The legislation contained in the Dangerous Dogs Act 1991 bans four types of dog:
- Pit Bull Terrier
- Fila Brasiliaro
- Dogo Argentino
- Japanese Tosa
It is illegal for anyone to breed, sell, exchange, advertise or expose for sale, make or offer such a dog as a gift, allow such a dog in public without a lead and muzzle, abandon, or be in possession of any one of these dogs.
This specific piece of legislation makes it a criminal offence for the owner or person in charge of the dog to allow the dog to be dangerously out of control in a public place, a place where it is not permitted to be and some other areas.
“Dangerously out of control” is widely interpreted and could include something as simple as your dog chasing, barking at or jumping up at a person. You should therefore always ensure your dog is under control at all times.

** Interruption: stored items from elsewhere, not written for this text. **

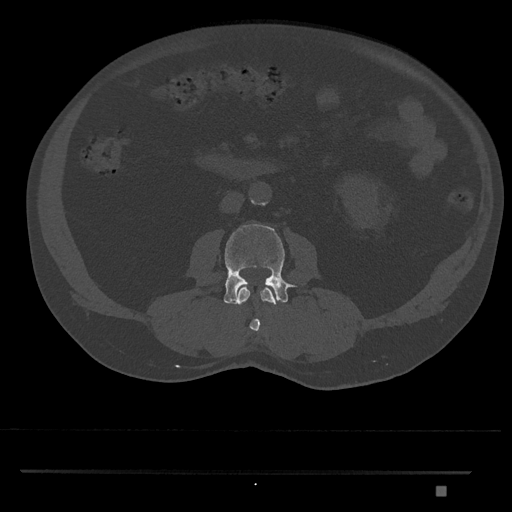
CT including the spine, one axial slice. Reconstruction kernel Br40s/3. 120 kVp. Bone window (W 1800 / L 400 HU). 0.5 mm slice thickness. 512 × 512 image matrix, field of view 429 × 429 mm. Male patient, age 65 years. Case-level facts recorded for this patient, not image findings: primary cancer: prostate.
Outlined on this slice (semi-automatic segmentation, software-assisted and operator-edited):
- L2 vertebra: bounding box <237,287,276,333> (left, top, right, bottom; pixels)
- L3 vertebra: <223,224,296,305>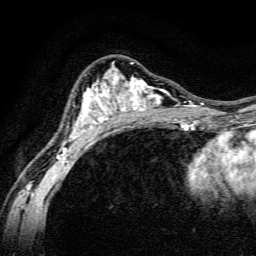
Breast MRI, one axial slice; slice 86 of 134 in the series (ordered by position); cropped to one breast; dynamic contrast-enhanced series, time point 2 of 6 at this slice position (early post-contrast); 3 T; TE 4.7 ms, TR 9 ms; 1.2 mm slice thickness; 256 × 256 image matrix. Female patient.
Structures marked on this image (semi-automatic segmentation, software-assisted and operator-edited):
- enhancing-tissue mask used for the functional tumour volume (all voxels passing the contrast-enhancement thresholds inside the analysis volume; usually the tumour): bounding box <58,62,191,159> (left, top, right, bottom; pixels)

If your dog does injure a person it may be seized by the Police and various penalties follow from that including a prison sentence and/or a ban on keeping dogs. There is also a presumption your dog will be destroyed and you will have to persuade the Court that the dog is not a danger to the public, in which case it may be subject to various orders such as wearing a muzzle at all times and you will have to pay a fine, compensation and prosecution costs.
If you are the owner of a dog and any complaint has been made against you, it is strongly recommended you take legal advice.

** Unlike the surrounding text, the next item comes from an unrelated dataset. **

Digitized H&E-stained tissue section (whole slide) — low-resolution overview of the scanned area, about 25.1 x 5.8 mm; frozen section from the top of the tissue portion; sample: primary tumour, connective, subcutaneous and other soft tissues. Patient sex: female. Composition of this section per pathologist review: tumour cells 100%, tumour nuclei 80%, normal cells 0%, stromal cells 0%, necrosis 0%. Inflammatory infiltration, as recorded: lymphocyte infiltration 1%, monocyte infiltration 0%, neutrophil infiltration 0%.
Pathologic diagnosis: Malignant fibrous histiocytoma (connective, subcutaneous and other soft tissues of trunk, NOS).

Following the recent spate of attacks, there are proposals going through Parliament to change the law on Dangerous Dogs. The proposals mean that dog owners in England and Wales will no longer be immune from prosecution for attacks on their own property and people could face a two year jail sentence if their animals are found to be dangerously out of control in their own or others home. The law currently only covers attacks in public places and prohibited areas and has meant owners have escaped prosecution, in particular the recent death of Jade Anderson.
The changes are to close down a loophole in the law whereby people have escaped prosecution. Unions representing postal, utility and delivery staff have been arguing for these changes in the law for many years. Most attacks on postal workers have taken place on private property meaning no prosecutions have followed.

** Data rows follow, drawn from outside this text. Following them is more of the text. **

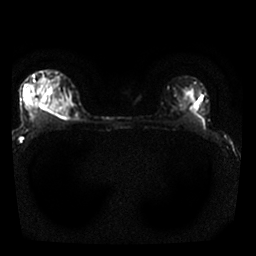
Breast MRI, one axial slice; position 20 of 25 along the scan axis; diffusion-weighted series; image 2 of 4 stored at this slice position (different b-values; order by instance number); 1.5 T; 256 × 256 image matrix, field of view 310 × 310 mm. Female patient.
Outlined on this slice (outlined manually by an expert reader):
- tumour on diffusion-weighted imaging: bounding box (x1, y1, x2, y2) in pixels: (40, 98, 67, 117)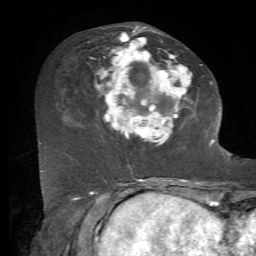
Breast MRI, one axial slice. Position 27 of 72 along the scan axis. Cropped to one breast. Dynamic contrast-enhanced series, time point 2 of 7 at this slice position (early post-contrast). 1.5 T. TE 4.2 ms, TR 8.7 ms. 256 × 256 image matrix, field of view 180 × 180 mm. Female patient.
Outlined on this slice (semi-automatically segmented with operator editing):
- enhancing-tissue mask used for the functional tumour volume (all voxels passing the contrast-enhancement thresholds inside the analysis volume; usually the tumour): box from (x=94, y=26) to (x=212, y=167) px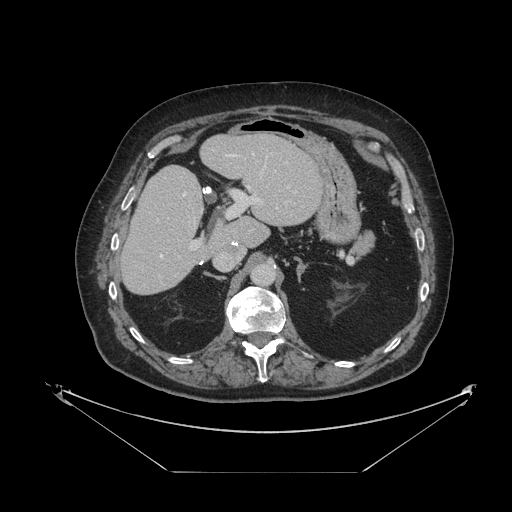
Contrast-enhanced abdominal CT, one axial slice; slice 63 of 121 in the series (ordered by position); reconstruction kernel STANDARD; 120 kVp; intravenous contrast given; soft-tissue window (W 400 / L 40 HU); 2.5 mm slice thickness; 512 × 512 image matrix, field of view 500 × 500 mm. Case-level facts recorded for this patient, not image findings: patient: female, age 73 years at operation; diagnosis: colorectal cancer liver metastases, imaged before liver resection; multiple liver metastases: no; largest metastasis: 4 cm; chemotherapy before resection: yes.
Outlined on this slice (manually delineated by an expert):
- hepatic veins: bounding box <160,154,289,257> (left, top, right, bottom; pixels)
- liver: <122,135,322,295>
- planned liver remnant (the part of the liver to remain after resection): <122,135,322,295>
- portal vein (with intrahepatic branches): <190,191,260,250>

At the first sign of trouble with a specific dog the new proposals would provide local authorities with Dog Control Notices. This would allow authorities to deal with animals before they become a danger to the public. Owners can be ordered to leash or muzzle their dogs and also ordered to take training courses. These changes will make it clear that the Courts have the right to take into account the character of the owner as well as the temperament and past behaviour of the dog.
The Government is bringing in compulsory micro chipping for all dogs from 6th April 2016.